Unconventional Tumor Epitopes, Antigen Presentation and T-cell Engineering
Mutation-associated neoepitopes play a major role in the response to immune checkpoint inhibitors and are currently used in cancer vaccine and T cell-based strategies. However, the development of these personalized approaches remains complex and poorly adapted to large numbers of tumors with a low mutational burden (TMB). There is therefore a major need to identify new families of tumor-specific antigens shared across patients to propose “off-the shelf” immunotherapies, especially in tumors characterized by a low TMB. Furthermore, amplification of the cellular immunity and epitope spreading are essential elements for the success of a vaccine strategy. It is now established in different anti-tumor vaccine approaches that the therapeutic response in patients is linked to the activation of cytotoxic T cells (CTL) recognizing not only the vaccine antigens, but also multiple others endogenous tumor antigens. The epitope spreading is the consequence of capture and presentation by tumor infiltrating dendritic cells (DCs) of tumor antigens released from tumor cells that were killed by anti-vaccine antigen CTL. In this context, DCs are highly specialized in the uptake, processing, and presentation of antigens, and many studies have identified the cDC1 subset as specialized in tumor antigen cross-presentation.

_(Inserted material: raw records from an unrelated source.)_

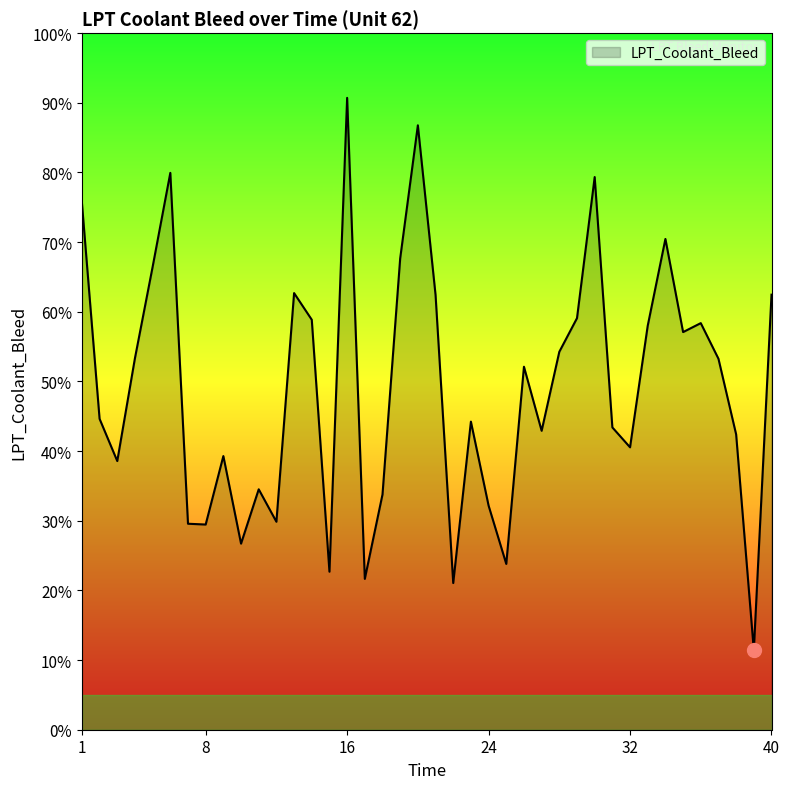

Does the chart have visible grid lines?

No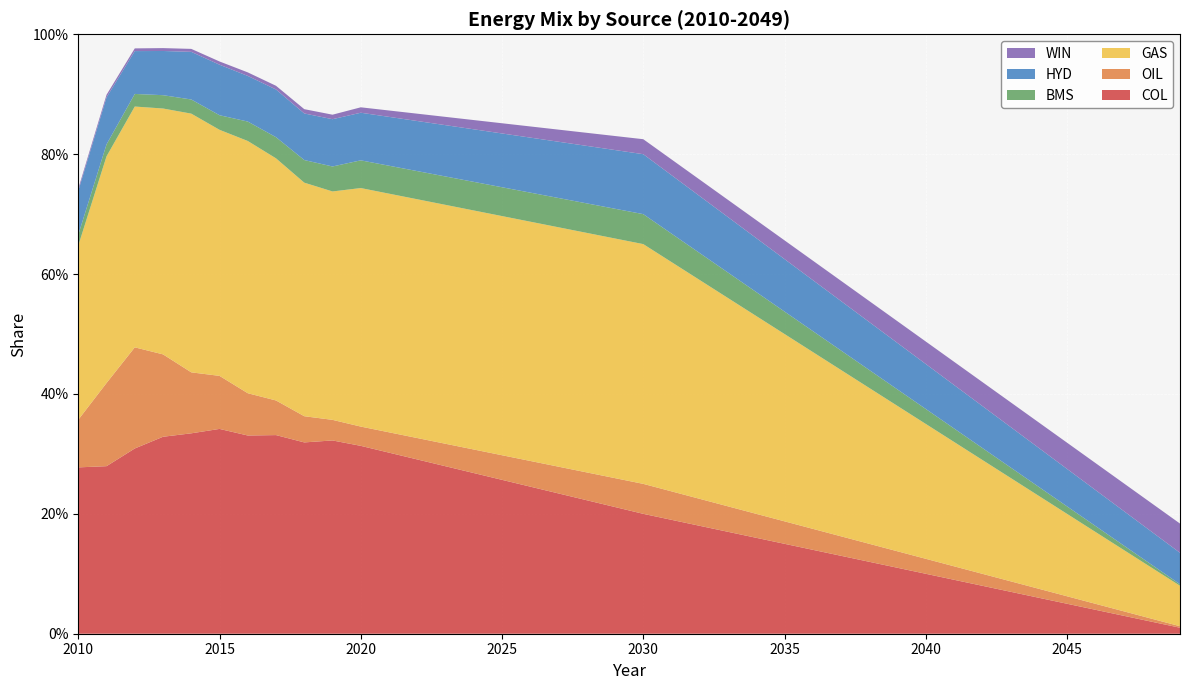

Reading left to right, transcribe all the data shown in this chart.

COL: 2010=0.3	2011=0.3	2012=0.3	2013=0.3	2014=0.3	2015=0.3	2016=0.3	2017=0.3	2018=0.3	2019=0.3	2020=0.3	2021=0.3	2022=0.3	2023=0.3	2024=0.3	2025=0.3	2026=0.2	2027=0.2	2028=0.2	2029=0.2	2030=0.2	2031=0.2	2032=0.2	2033=0.2	2034=0.2	2035=0.2	2036=0.1	2037=0.1	2038=0.1	2039=0.1	2040=0.1	2041=0.1	2042=0.1	2043=0.1	2044=0.1	2045=0.1	2046=0.0	2047=0.0	2048=0.0	2049=0.0
OIL: 2010=0.1	2011=0.1	2012=0.2	2013=0.1	2014=0.1	2015=0.1	2016=0.1	2017=0.1	2018=0.0	2019=0.0	2020=0.0	2021=0.0	2022=0.0	2023=0.0	2024=0.0	2025=0.0	2026=0.0	2027=0.0	2028=0.0	2029=0.0	2030=0.1	2031=0.0	2032=0.0	2033=0.0	2034=0.0	2035=0.0	2036=0.0	2037=0.0	2038=0.0	2039=0.0	2040=0.0	2041=0.0	2042=0.0	2043=0.0	2044=0.0	2045=0.0	2046=0.0	2047=0.0	2048=0.0	2049=0.0
GAS: 2010=0.3	2011=0.4	2012=0.4	2013=0.4	2014=0.4	2015=0.4	2016=0.4	2017=0.4	2018=0.4	2019=0.4	2020=0.4	2021=0.4	2022=0.4	2023=0.4	2024=0.4	2025=0.4	2026=0.4	2027=0.4	2028=0.4	2029=0.4	2030=0.4	2031=0.4	2032=0.4	2033=0.3	2034=0.3	2035=0.3	2036=0.3	2037=0.3	2038=0.3	2039=0.2	2040=0.2	2041=0.2	2042=0.2	2043=0.2	2044=0.2	2045=0.1	2046=0.1	2047=0.1	2048=0.1	2049=0.1
BMS: 2010=0.0	2011=0.0	2012=0.0	2013=0.0	2014=0.0	2015=0.0	2016=0.0	2017=0.0	2018=0.0	2019=0.0	2020=0.0	2021=0.0	2022=0.0	2023=0.0	2024=0.0	2025=0.0	2026=0.0	2027=0.0	2028=0.0	2029=0.0	2030=0.1	2031=0.0	2032=0.0	2033=0.0	2034=0.0	2035=0.0	2036=0.0	2037=0.0	2038=0.0	2039=0.0	2040=0.0	2041=0.0	2042=0.0	2043=0.0	2044=0.0	2045=0.0	2046=0.0	2047=0.0	2048=0.0	2049=0.0
HYD: 2010=0.1	2011=0.1	2012=0.1	2013=0.1	2014=0.1	2015=0.1	2016=0.1	2017=0.1	2018=0.1	2019=0.1	2020=0.1	2021=0.1	2022=0.1	2023=0.1	2024=0.1	2025=0.1	2026=0.1	2027=0.1	2028=0.1	2029=0.1	2030=0.1	2031=0.1	2032=0.1	2033=0.1	2034=0.1	2035=0.1	2036=0.1	2037=0.1	2038=0.1	2039=0.1	2040=0.1	2041=0.1	2042=0.1	2043=0.1	2044=0.1	2045=0.1	2046=0.1	2047=0.1	2048=0.1	2049=0.1
WIN: 2010=0.0	2011=0.0	2012=0.0	2013=0.0	2014=0.0	2015=0.0	2016=0.0	2017=0.0	2018=0.0	2019=0.0	2020=0.0	2021=0.0	2022=0.0	2023=0.0	2024=0.0	2025=0.0	2026=0.0	2027=0.0	2028=0.0	2029=0.0	2030=0.0	2031=0.0	2032=0.0	2033=0.0	2034=0.0	2035=0.0	2036=0.0	2037=0.0	2038=0.0	2039=0.0	2040=0.0	2041=0.0	2042=0.0	2043=0.0	2044=0.0	2045=0.0	2046=0.0	2047=0.0	2048=0.0	2049=0.0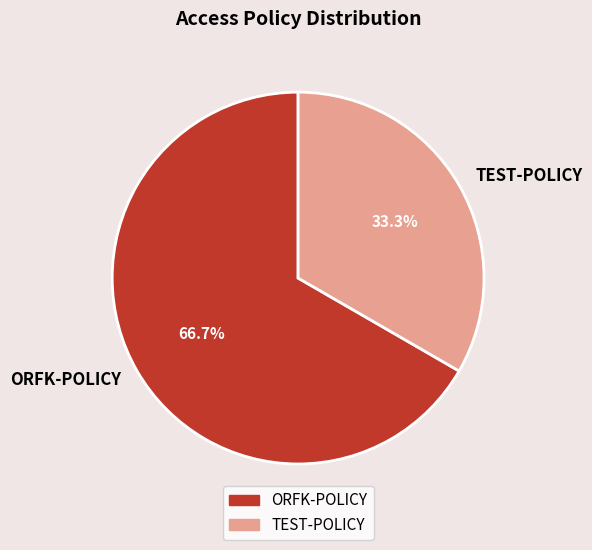

What is the ratio of the value at TEST-POLICY to the value at ORFK-POLICY?

0.5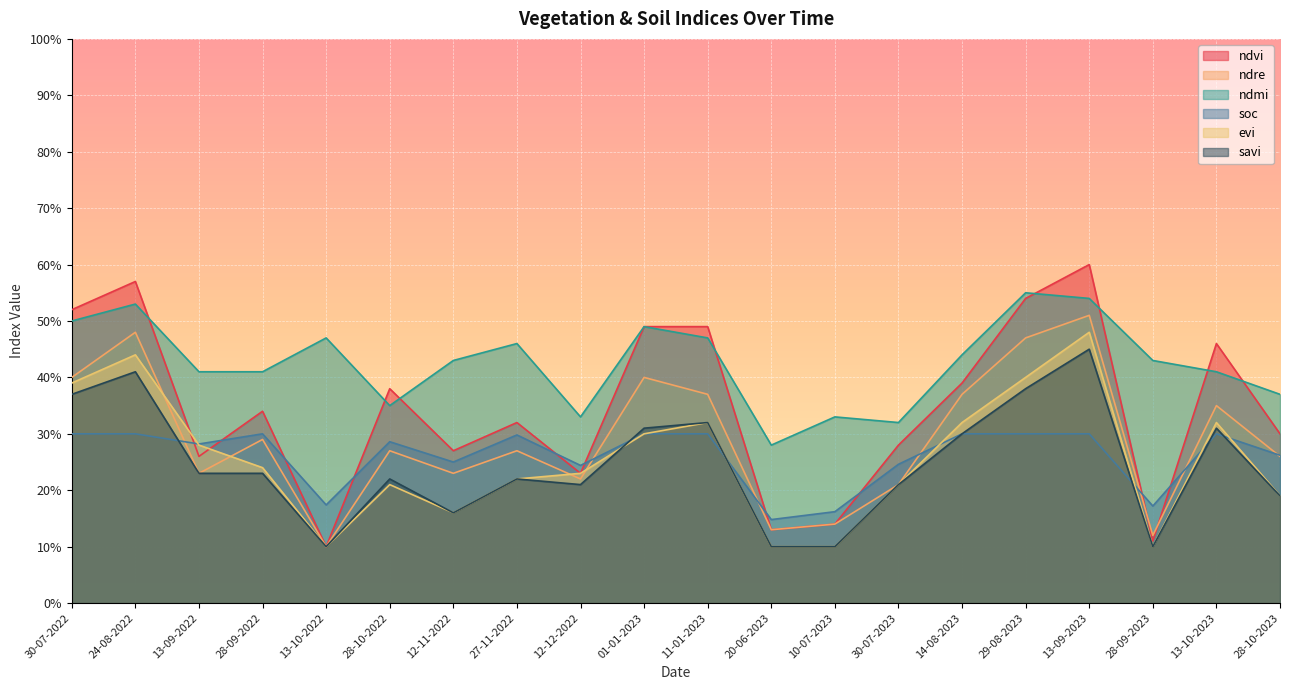

What is the label of the 4th point from the right?

13-09-2023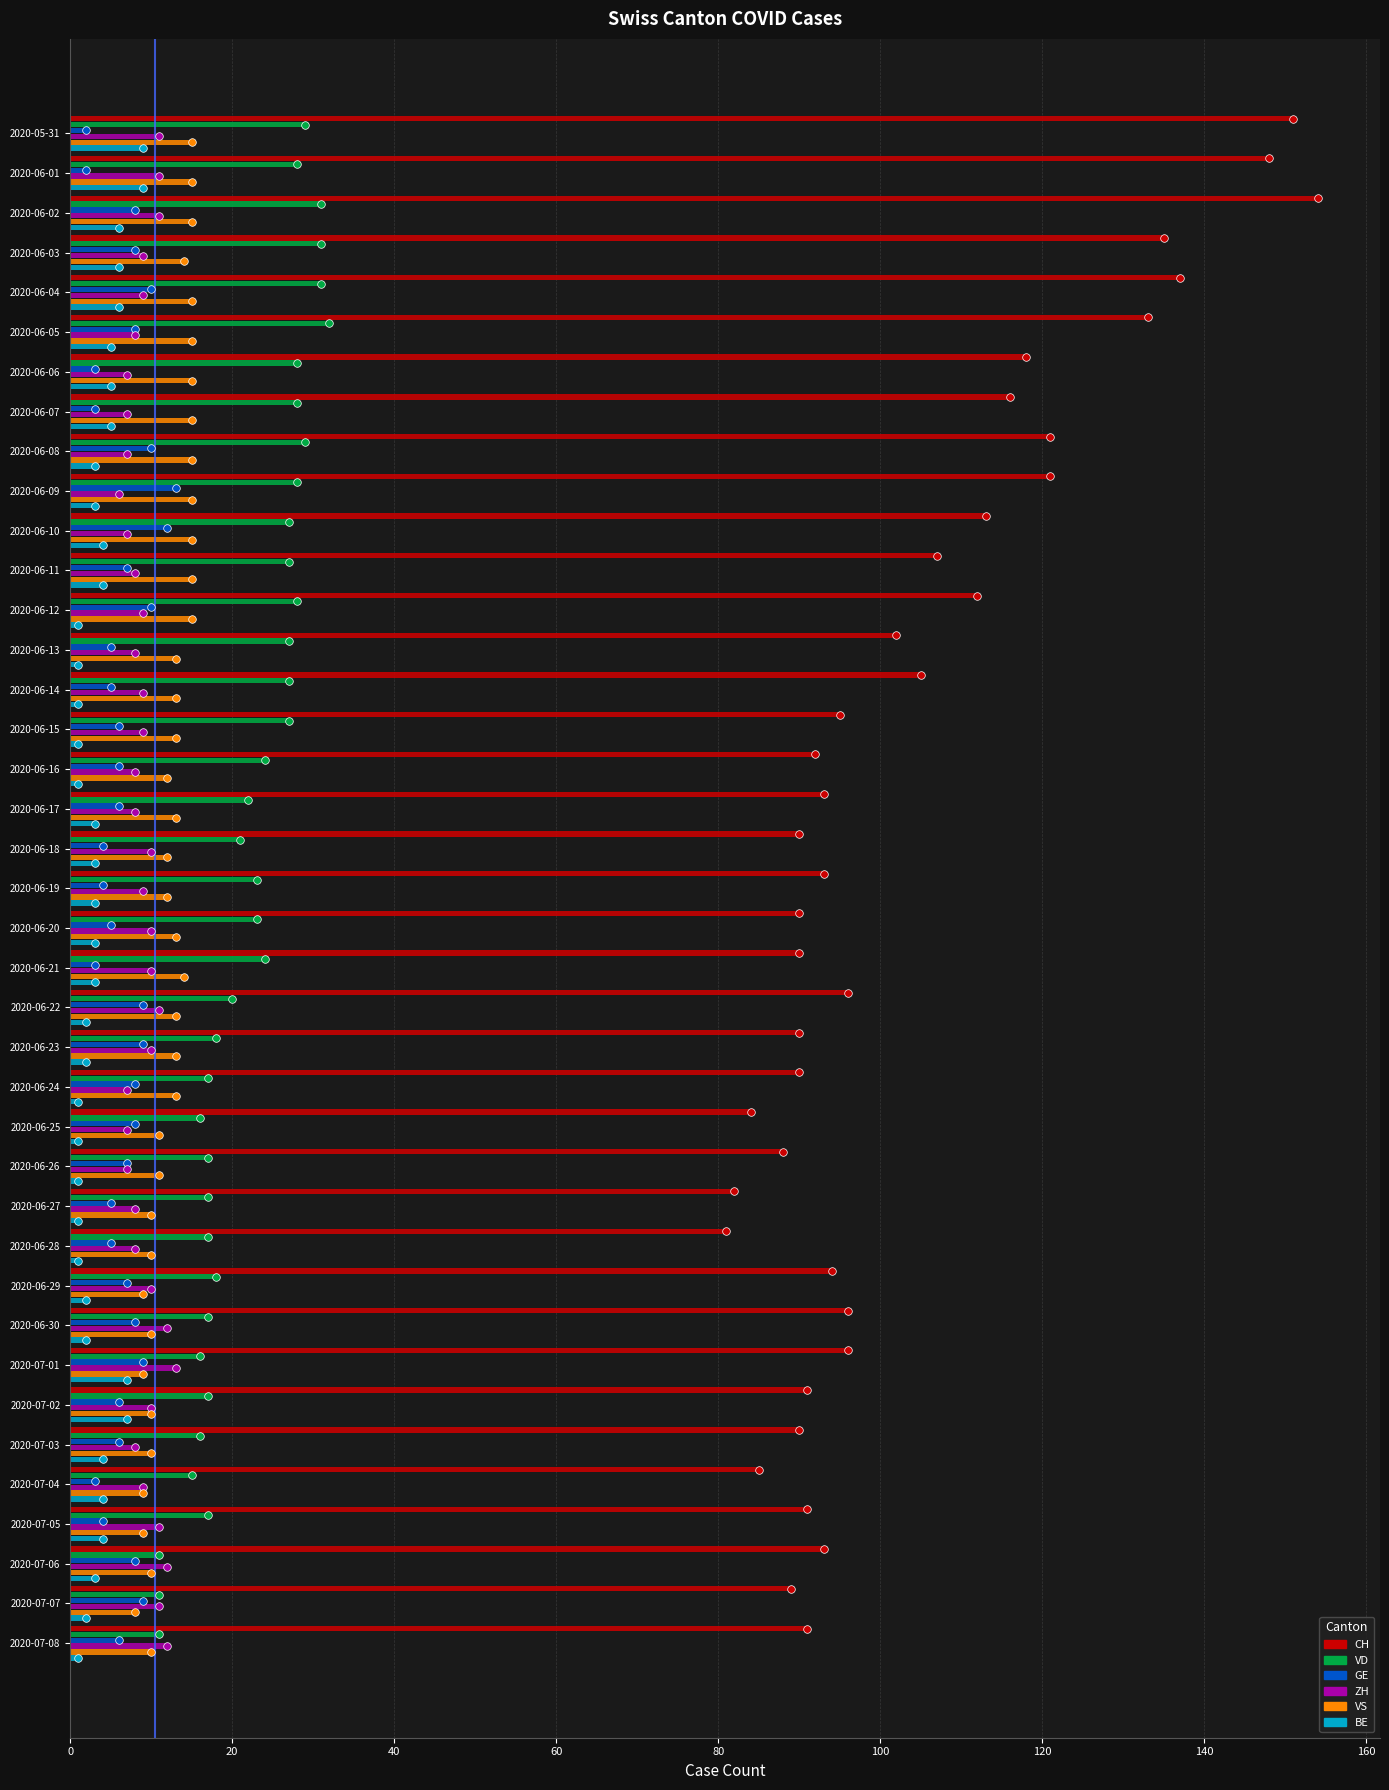

Which series has the largest total across all categories?

CH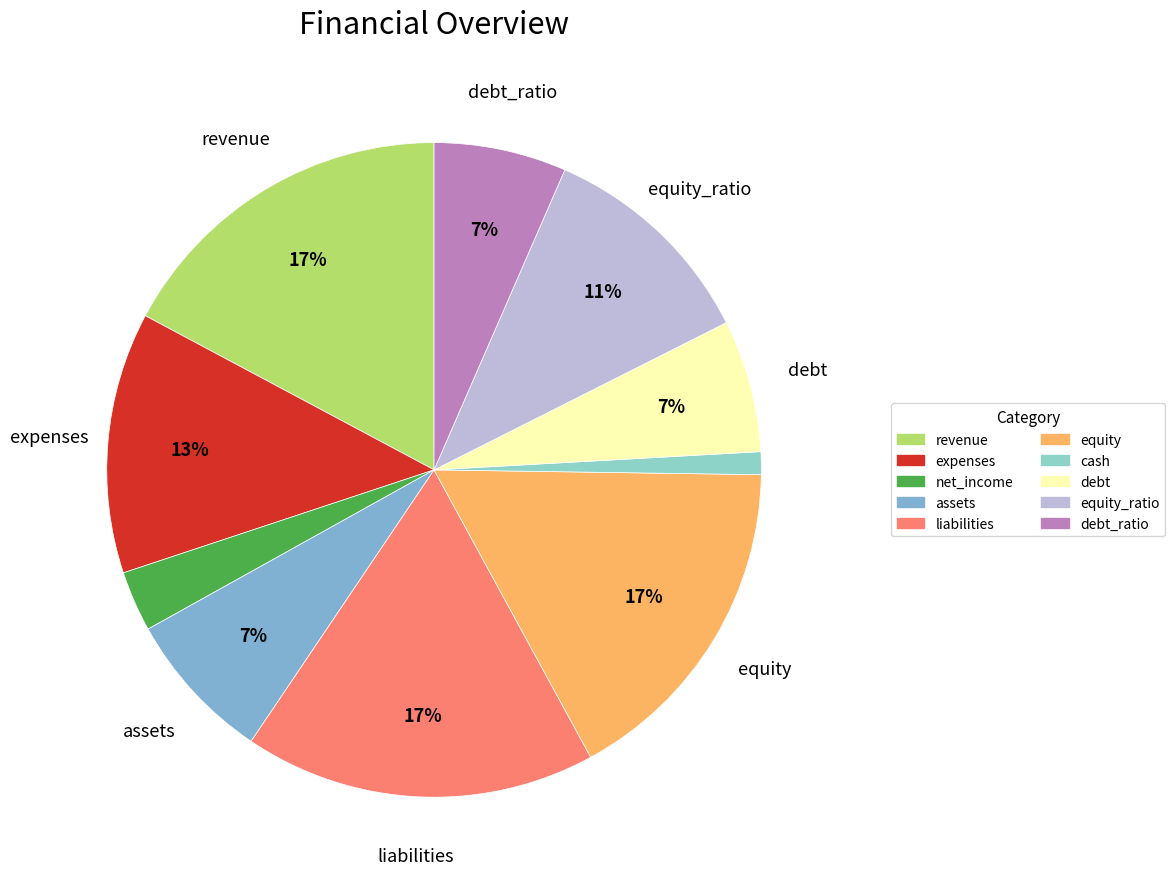

Does cash represent more than half of the total?

No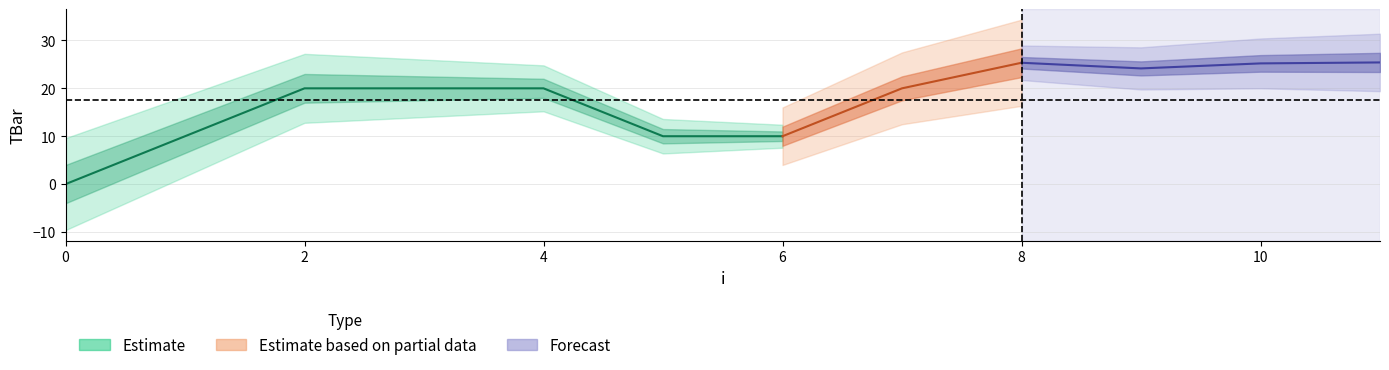

At which label does the data first exceed 20?

8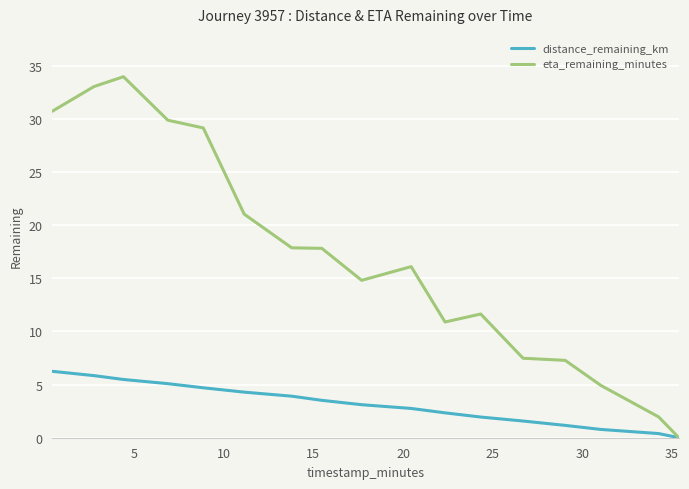

Rank the series by their average value, from highest to lowest.

eta_remaining_minutes, distance_remaining_km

The team is thus focused on the identification and validation of shared neoepitopes derived from Human Endogenous Retroviruses (HERVs) and from alternative translational control of oncogenes. Several translational programs are developed as well as innovative approaches to improve the therapeutic efficacy of cancer vaccines by increasing cross-presentation by DCs and epitope spreading. Finally, we are also working on optimizing T cell receptor engineering to enhance the parameters associated with T cell activation against tumor cells expressing low-density targeted epitopes.